## PROBLEM TO WORK ON
Your answer must hold only the lines below from the line containing "This article applies" through the line containing "Let's look at", each reproduced exactly.

## DATA RECORDS
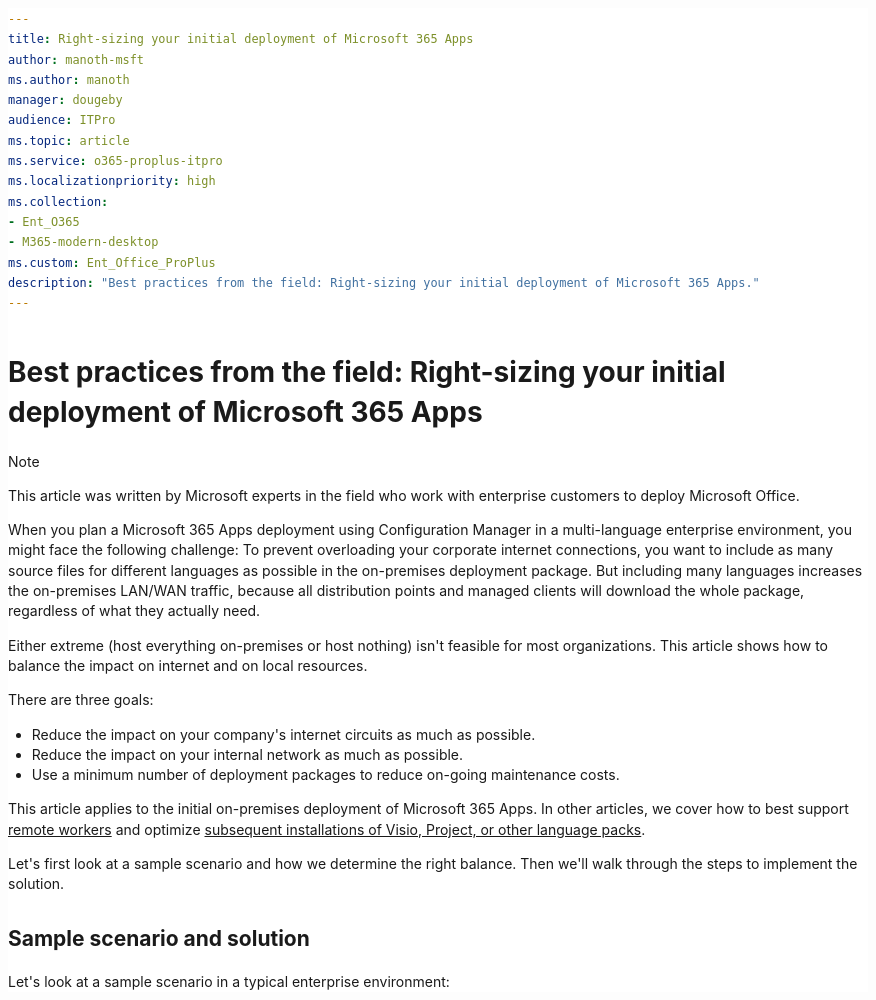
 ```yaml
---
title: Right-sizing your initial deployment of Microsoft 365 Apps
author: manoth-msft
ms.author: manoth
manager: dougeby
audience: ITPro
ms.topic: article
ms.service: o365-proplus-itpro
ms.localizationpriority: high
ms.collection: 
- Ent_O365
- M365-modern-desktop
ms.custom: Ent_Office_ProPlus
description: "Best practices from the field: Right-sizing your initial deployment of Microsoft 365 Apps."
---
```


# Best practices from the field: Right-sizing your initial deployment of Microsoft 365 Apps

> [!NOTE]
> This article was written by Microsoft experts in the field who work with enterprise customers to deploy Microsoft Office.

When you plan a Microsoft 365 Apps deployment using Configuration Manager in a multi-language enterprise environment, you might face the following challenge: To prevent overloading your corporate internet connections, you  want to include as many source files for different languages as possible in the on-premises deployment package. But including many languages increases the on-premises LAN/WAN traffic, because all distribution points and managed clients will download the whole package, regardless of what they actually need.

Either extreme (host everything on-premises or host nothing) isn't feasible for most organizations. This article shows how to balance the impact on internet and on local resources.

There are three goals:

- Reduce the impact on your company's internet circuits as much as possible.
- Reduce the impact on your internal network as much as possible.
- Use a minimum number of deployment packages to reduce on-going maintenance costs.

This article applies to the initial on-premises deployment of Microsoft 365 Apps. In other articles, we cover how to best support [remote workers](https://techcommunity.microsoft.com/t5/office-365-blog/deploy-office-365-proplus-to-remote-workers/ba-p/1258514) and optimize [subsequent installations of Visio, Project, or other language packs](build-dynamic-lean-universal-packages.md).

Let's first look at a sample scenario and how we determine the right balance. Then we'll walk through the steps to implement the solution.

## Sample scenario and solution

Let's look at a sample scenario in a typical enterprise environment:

...

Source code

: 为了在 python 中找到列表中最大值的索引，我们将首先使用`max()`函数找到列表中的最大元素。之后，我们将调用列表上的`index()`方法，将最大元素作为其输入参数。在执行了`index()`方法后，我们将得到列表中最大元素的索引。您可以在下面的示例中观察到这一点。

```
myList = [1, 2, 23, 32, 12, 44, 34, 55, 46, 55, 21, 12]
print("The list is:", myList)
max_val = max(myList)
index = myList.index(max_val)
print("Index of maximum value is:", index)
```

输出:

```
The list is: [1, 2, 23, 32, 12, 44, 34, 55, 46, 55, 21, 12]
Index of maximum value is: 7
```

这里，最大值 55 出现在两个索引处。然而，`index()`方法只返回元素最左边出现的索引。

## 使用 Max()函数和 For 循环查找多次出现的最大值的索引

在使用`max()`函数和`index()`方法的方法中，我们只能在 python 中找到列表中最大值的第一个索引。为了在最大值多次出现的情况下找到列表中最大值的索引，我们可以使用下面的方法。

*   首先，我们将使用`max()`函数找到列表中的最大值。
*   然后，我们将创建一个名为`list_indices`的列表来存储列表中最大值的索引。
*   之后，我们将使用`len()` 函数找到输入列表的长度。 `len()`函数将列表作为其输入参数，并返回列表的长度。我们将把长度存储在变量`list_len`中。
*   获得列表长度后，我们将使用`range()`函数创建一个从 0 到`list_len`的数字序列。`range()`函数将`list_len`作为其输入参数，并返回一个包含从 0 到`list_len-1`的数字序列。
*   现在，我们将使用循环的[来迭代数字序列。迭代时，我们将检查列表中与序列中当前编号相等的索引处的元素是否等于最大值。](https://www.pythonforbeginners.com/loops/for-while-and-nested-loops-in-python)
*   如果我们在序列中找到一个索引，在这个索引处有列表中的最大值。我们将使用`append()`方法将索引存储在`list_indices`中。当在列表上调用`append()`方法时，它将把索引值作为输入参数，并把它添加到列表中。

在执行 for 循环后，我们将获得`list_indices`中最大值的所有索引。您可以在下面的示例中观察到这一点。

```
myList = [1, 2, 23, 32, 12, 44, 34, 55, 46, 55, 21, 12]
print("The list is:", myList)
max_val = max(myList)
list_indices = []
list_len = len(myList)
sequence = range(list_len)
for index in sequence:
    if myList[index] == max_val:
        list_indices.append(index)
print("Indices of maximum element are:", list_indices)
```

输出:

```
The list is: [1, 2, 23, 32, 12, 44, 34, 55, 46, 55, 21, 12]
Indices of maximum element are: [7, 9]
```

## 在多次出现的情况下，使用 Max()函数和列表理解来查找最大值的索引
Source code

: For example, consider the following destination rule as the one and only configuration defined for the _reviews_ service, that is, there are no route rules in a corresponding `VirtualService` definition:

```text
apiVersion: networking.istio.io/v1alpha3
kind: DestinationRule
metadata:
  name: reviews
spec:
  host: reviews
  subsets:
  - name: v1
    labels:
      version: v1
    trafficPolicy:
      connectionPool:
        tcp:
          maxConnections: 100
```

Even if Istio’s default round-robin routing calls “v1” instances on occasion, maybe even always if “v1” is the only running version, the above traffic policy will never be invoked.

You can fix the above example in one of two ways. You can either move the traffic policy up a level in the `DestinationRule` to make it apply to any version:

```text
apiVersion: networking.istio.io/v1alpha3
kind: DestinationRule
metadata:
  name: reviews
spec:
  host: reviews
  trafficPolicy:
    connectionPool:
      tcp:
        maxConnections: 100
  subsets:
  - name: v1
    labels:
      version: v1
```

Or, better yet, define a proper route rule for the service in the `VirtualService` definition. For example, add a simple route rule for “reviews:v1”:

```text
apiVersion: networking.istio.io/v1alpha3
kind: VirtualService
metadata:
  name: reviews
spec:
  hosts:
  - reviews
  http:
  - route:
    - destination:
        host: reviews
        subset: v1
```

---

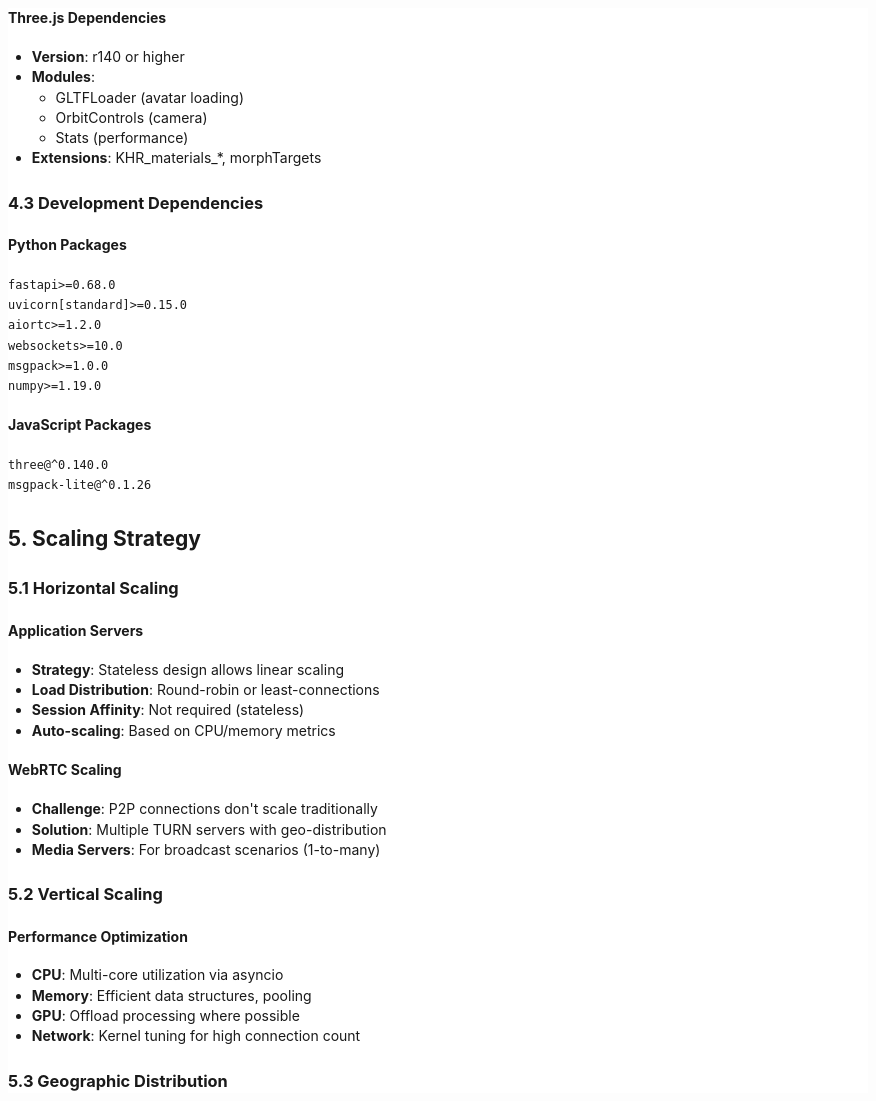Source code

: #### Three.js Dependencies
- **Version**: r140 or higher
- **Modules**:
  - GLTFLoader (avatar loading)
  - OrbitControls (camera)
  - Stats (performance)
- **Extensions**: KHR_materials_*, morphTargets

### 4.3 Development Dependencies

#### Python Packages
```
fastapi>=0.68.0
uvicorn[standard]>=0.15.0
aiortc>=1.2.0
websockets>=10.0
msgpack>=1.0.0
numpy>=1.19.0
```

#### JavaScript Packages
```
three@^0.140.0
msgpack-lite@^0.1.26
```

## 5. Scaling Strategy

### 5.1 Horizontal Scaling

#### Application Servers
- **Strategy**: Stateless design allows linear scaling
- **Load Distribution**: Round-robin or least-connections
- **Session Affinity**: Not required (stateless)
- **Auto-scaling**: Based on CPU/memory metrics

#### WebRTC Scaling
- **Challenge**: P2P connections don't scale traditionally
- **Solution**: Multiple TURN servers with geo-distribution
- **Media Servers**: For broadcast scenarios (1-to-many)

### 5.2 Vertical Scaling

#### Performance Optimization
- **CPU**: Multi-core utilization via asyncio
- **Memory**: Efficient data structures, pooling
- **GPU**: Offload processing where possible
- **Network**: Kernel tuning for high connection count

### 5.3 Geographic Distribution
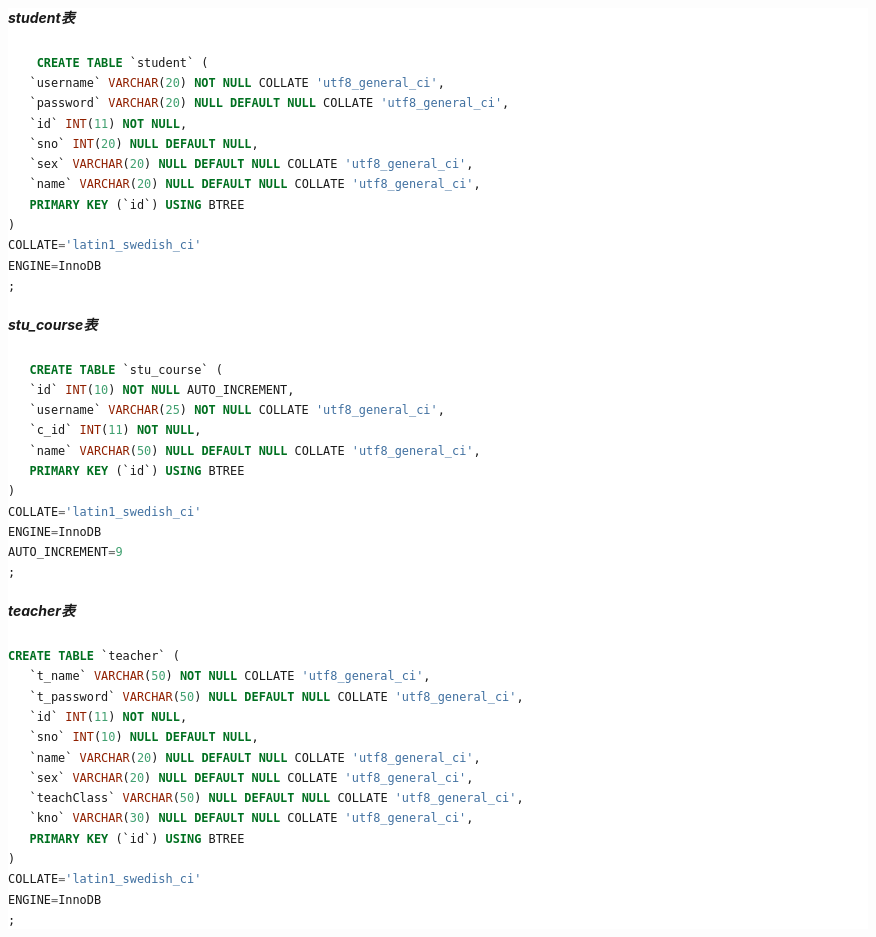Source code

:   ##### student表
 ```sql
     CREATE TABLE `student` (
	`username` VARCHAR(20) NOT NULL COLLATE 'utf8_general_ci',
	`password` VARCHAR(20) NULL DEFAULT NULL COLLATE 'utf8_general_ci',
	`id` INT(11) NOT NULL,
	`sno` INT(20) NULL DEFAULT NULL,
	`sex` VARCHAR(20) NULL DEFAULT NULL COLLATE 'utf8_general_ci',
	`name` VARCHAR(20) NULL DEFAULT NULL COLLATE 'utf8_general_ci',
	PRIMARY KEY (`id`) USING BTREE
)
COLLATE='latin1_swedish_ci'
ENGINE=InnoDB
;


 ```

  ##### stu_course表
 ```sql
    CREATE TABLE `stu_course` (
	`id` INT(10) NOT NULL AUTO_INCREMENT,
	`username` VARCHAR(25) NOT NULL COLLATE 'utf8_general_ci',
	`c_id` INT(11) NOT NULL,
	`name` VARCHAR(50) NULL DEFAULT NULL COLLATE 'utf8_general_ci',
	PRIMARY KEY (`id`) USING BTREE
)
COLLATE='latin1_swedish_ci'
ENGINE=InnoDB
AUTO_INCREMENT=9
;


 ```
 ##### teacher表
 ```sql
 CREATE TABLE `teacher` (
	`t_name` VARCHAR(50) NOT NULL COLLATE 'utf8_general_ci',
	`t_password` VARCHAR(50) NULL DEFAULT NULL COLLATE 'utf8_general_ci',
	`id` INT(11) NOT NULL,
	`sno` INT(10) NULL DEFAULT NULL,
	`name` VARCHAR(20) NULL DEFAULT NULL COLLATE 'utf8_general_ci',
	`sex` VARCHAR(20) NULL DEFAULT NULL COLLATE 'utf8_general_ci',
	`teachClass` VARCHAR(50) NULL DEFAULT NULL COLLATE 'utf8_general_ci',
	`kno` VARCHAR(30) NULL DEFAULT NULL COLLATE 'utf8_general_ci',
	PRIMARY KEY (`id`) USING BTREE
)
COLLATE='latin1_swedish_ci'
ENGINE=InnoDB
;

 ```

## WRITTEN SOLUTION
This article applies to the initial on-premises deployment of Microsoft 365 Apps. In other articles, we cover how to best support [remote workers](https://techcommunity.microsoft.com/t5/office-365-blog/deploy-office-365-proplus-to-remote-workers/ba-p/1258514) and optimize [subsequent installations of Visio, Project, or other language packs](build-dynamic-lean-universal-packages.md).

Let's first look at a sample scenario and how we determine the right balance. Then we'll walk through the steps to implement the solution.

## Sample scenario and solution

Let's look at a sample scenario in a typical enterprise environment:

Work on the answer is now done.